### Problem to solve
Please copy every line of the items below without changing anything.

Given entries section start

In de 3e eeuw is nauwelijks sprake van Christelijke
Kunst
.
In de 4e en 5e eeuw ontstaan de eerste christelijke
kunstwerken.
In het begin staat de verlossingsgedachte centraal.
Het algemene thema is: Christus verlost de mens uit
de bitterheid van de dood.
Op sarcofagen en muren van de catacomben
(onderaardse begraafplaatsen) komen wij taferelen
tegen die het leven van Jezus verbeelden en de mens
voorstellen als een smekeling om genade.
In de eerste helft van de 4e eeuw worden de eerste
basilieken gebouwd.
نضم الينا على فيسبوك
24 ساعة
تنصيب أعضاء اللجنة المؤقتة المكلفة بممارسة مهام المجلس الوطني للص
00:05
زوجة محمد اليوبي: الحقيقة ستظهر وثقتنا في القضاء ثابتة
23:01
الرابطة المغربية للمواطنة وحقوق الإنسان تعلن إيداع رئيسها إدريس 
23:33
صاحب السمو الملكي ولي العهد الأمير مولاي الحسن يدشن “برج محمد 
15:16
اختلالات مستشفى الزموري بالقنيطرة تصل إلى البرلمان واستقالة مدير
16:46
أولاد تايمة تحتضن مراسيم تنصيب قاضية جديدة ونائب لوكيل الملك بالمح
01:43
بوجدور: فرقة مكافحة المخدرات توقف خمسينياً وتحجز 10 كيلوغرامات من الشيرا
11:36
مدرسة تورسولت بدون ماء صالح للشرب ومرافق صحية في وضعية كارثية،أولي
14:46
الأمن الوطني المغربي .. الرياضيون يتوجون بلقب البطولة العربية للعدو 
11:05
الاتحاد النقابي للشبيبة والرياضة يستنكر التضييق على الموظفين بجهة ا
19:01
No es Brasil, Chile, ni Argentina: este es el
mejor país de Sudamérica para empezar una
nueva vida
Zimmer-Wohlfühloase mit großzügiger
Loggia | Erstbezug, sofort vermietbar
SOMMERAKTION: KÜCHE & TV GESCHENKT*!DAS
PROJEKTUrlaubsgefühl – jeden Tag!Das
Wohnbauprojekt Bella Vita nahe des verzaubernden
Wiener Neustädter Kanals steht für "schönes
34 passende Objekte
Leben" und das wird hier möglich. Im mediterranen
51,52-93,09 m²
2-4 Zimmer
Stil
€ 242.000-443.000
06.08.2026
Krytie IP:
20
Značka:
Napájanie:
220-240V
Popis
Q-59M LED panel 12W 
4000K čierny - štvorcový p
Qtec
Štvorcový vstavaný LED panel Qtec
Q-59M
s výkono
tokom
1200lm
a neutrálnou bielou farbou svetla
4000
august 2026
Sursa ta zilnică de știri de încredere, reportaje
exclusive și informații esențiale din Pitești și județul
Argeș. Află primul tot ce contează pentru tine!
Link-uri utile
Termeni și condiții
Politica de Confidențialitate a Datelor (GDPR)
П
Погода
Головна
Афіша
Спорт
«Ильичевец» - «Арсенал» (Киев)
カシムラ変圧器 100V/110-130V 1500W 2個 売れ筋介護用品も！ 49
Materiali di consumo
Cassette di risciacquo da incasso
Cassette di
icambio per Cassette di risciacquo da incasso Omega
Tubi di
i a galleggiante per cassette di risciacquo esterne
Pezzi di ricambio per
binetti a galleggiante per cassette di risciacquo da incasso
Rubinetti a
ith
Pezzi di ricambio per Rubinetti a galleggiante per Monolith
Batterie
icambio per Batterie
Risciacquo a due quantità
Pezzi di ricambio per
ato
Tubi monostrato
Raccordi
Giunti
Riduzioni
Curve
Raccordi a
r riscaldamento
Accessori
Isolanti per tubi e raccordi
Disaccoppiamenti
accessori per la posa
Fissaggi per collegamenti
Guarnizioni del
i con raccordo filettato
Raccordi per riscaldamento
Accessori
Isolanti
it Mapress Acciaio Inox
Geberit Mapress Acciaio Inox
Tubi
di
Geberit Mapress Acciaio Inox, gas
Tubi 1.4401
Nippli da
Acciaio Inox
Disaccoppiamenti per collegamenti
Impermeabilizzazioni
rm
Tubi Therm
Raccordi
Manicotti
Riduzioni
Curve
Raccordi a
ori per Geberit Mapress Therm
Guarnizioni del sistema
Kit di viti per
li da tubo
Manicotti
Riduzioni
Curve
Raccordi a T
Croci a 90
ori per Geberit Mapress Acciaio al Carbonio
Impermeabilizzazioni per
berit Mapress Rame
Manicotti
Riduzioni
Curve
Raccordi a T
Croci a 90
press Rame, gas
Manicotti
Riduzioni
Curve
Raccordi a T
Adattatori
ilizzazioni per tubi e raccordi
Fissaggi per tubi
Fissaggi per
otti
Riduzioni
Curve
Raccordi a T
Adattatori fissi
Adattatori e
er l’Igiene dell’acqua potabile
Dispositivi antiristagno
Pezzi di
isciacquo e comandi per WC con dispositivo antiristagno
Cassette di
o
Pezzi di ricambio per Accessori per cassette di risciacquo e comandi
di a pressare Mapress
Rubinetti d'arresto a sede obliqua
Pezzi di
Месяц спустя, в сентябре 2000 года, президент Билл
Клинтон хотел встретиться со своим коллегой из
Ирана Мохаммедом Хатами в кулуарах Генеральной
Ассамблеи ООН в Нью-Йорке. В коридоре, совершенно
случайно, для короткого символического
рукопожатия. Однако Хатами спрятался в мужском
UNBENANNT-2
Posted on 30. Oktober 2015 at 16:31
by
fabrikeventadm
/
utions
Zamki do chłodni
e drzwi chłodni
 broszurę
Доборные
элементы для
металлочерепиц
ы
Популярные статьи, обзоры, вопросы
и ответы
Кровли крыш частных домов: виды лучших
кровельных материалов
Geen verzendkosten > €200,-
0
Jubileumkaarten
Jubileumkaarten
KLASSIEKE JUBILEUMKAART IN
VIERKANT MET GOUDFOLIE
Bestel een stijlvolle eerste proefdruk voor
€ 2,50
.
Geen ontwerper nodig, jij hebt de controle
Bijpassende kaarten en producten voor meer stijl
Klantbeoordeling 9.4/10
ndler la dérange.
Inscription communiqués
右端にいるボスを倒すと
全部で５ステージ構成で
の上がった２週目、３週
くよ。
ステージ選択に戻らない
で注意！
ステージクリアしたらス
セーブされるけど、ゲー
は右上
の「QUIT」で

Given entries section end

### Exercise response
In de 3e eeuw is nauwelijks sprake van Christelijke
Kunst
.
In de 4e en 5e eeuw ontstaan de eerste christelijke
kunstwerken.
In het begin staat de verlossingsgedachte centraal.
Het algemene thema is: Christus verlost de mens uit
de bitterheid van de dood.
Op sarcofagen en muren van de catacomben
(onderaardse begraafplaatsen) komen wij taferelen
tegen die het leven van Jezus verbeelden en de mens
voorstellen als een smekeling om genade.
In de eerste helft van de 4e eeuw worden de eerste
basilieken gebouwd.
نضم الينا على فيسبوك
24 ساعة
تنصيب أعضاء اللجنة المؤقتة المكلفة بممارسة مهام المجلس الوطني للص
00:05
زوجة محمد اليوبي: الحقيقة ستظهر وثقتنا في القضاء ثابتة
23:01
الرابطة المغربية للمواطنة وحقوق الإنسان تعلن إيداع رئيسها إدريس 
23:33
صاحب السمو الملكي ولي العهد الأمير مولاي الحسن يدشن “برج محمد 
15:16
اختلالات مستشفى الزموري بالقنيطرة تصل إلى البرلمان واستقالة مدير
16:46
أولاد تايمة تحتضن مراسيم تنصيب قاضية جديدة ونائب لوكيل الملك بالمح
01:43
بوجدور: فرقة مكافحة المخدرات توقف خمسينياً وتحجز 10 كيلوغرامات من الشيرا
11:36
مدرسة تورسولت بدون ماء صالح للشرب ومرافق صحية في وضعية كارثية،أولي
14:46
الأمن الوطني المغربي .. الرياضيون يتوجون بلقب البطولة العربية للعدو 
11:05
الاتحاد النقابي للشبيبة والرياضة يستنكر التضييق على الموظفين بجهة ا
19:01
No es Brasil, Chile, ni Argentina: este es el
mejor país de Sudamérica para empezar una
nueva vida
Zimmer-Wohlfühloase mit großzügiger
Loggia | Erstbezug, sofort vermietbar
SOMMERAKTION: KÜCHE & TV GESCHENKT*!DAS
PROJEKTUrlaubsgefühl – jeden Tag!Das
Wohnbauprojekt Bella Vita nahe des verzaubernden
Wiener Neustädter Kanals steht für "schönes
34 passende Objekte
Leben" und das wird hier möglich. Im mediterranen
51,52-93,09 m²
2-4 Zimmer
Stil
€ 242.000-443.000
06.08.2026
Krytie IP:
20
Značka:
Napájanie:
220-240V
Popis
Q-59M LED panel 12W 
4000K čierny - štvorcový p
Qtec
Štvorcový vstavaný LED panel Qtec
Q-59M
s výkono
tokom
1200lm
a neutrálnou bielou farbou svetla
4000
august 2026
Sursa ta zilnică de știri de încredere, reportaje
exclusive și informații esențiale din Pitești și județul
Argeș. Află primul tot ce contează pentru tine!
Link-uri utile
Termeni și condiții
Politica de Confidențialitate a Datelor (GDPR)
П
Погода
Головна
Афіша
Спорт
«Ильичевец» - «Арсенал» (Киев)
カシムラ変圧器 100V/110-130V 1500W 2個 売れ筋介護用品も！ 49
Materiali di consumo
Cassette di risciacquo da incasso
Cassette di
icambio per Cassette di risciacquo da incasso Omega
Tubi di
i a galleggiante per cassette di risciacquo esterne
Pezzi di ricambio per
binetti a galleggiante per cassette di risciacquo da incasso
Rubinetti a
ith
Pezzi di ricambio per Rubinetti a galleggiante per Monolith
Batterie
icambio per Batterie
Risciacquo a due quantità
Pezzi di ricambio per
ato
Tubi monostrato
Raccordi
Giunti
Riduzioni
Curve
Raccordi a
r riscaldamento
Accessori
Isolanti per tubi e raccordi
Disaccoppiamenti
accessori per la posa
Fissaggi per collegamenti
Guarnizioni del
i con raccordo filettato
Raccordi per riscaldamento
Accessori
Isolanti
it Mapress Acciaio Inox
Geberit Mapress Acciaio Inox
Tubi
di
Geberit Mapress Acciaio Inox, gas
Tubi 1.4401
Nippli da
Acciaio Inox
Disaccoppiamenti per collegamenti
Impermeabilizzazioni
rm
Tubi Therm
Raccordi
Manicotti
Riduzioni
Curve
Raccordi a
ori per Geberit Mapress Therm
Guarnizioni del sistema
Kit di viti per
li da tubo
Manicotti
Riduzioni
Curve
Raccordi a T
Croci a 90
ori per Geberit Mapress Acciaio al Carbonio
Impermeabilizzazioni per
berit Mapress Rame
Manicotti
Riduzioni
Curve
Raccordi a T
Croci a 90
press Rame, gas
Manicotti
Riduzioni
Curve
Raccordi a T
Adattatori
ilizzazioni per tubi e raccordi
Fissaggi per tubi
Fissaggi per
otti
Riduzioni
Curve
Raccordi a T
Adattatori fissi
Adattatori e
er l’Igiene dell’acqua potabile
Dispositivi antiristagno
Pezzi di
isciacquo e comandi per WC con dispositivo antiristagno
Cassette di
o
Pezzi di ricambio per Accessori per cassette di risciacquo e comandi
di a pressare Mapress
Rubinetti d'arresto a sede obliqua
Pezzi di
Месяц спустя, в сентябре 2000 года, президент Билл
Клинтон хотел встретиться со своим коллегой из
Ирана Мохаммедом Хатами в кулуарах Генеральной
Ассамблеи ООН в Нью-Йорке. В коридоре, совершенно
случайно, для короткого символического
рукопожатия. Однако Хатами спрятался в мужском
UNBENANNT-2
Posted on 30. Oktober 2015 at 16:31
by
fabrikeventadm
/
utions
Zamki do chłodni
e drzwi chłodni
 broszurę
Доборные
элементы для
металлочерепиц
ы
Популярные статьи, обзоры, вопросы
и ответы
Кровли крыш частных домов: виды лучших
кровельных материалов
Geen verzendkosten > €200,-
0
Jubileumkaarten
Jubileumkaarten
KLASSIEKE JUBILEUMKAART IN
VIERKANT MET GOUDFOLIE
Bestel een stijlvolle eerste proefdruk voor
€ 2,50
.
Geen ontwerper nodig, jij hebt de controle
Bijpassende kaarten en producten voor meer stijl
Klantbeoordeling 9.4/10
ndler la dérange.
Inscription communiqués
右端にいるボスを倒すと
全部で５ステージ構成で
の上がった２週目、３週
くよ。
ステージ選択に戻らない
で注意！
ステージクリアしたらス
セーブされるけど、ゲー
は右上
の「QUIT」で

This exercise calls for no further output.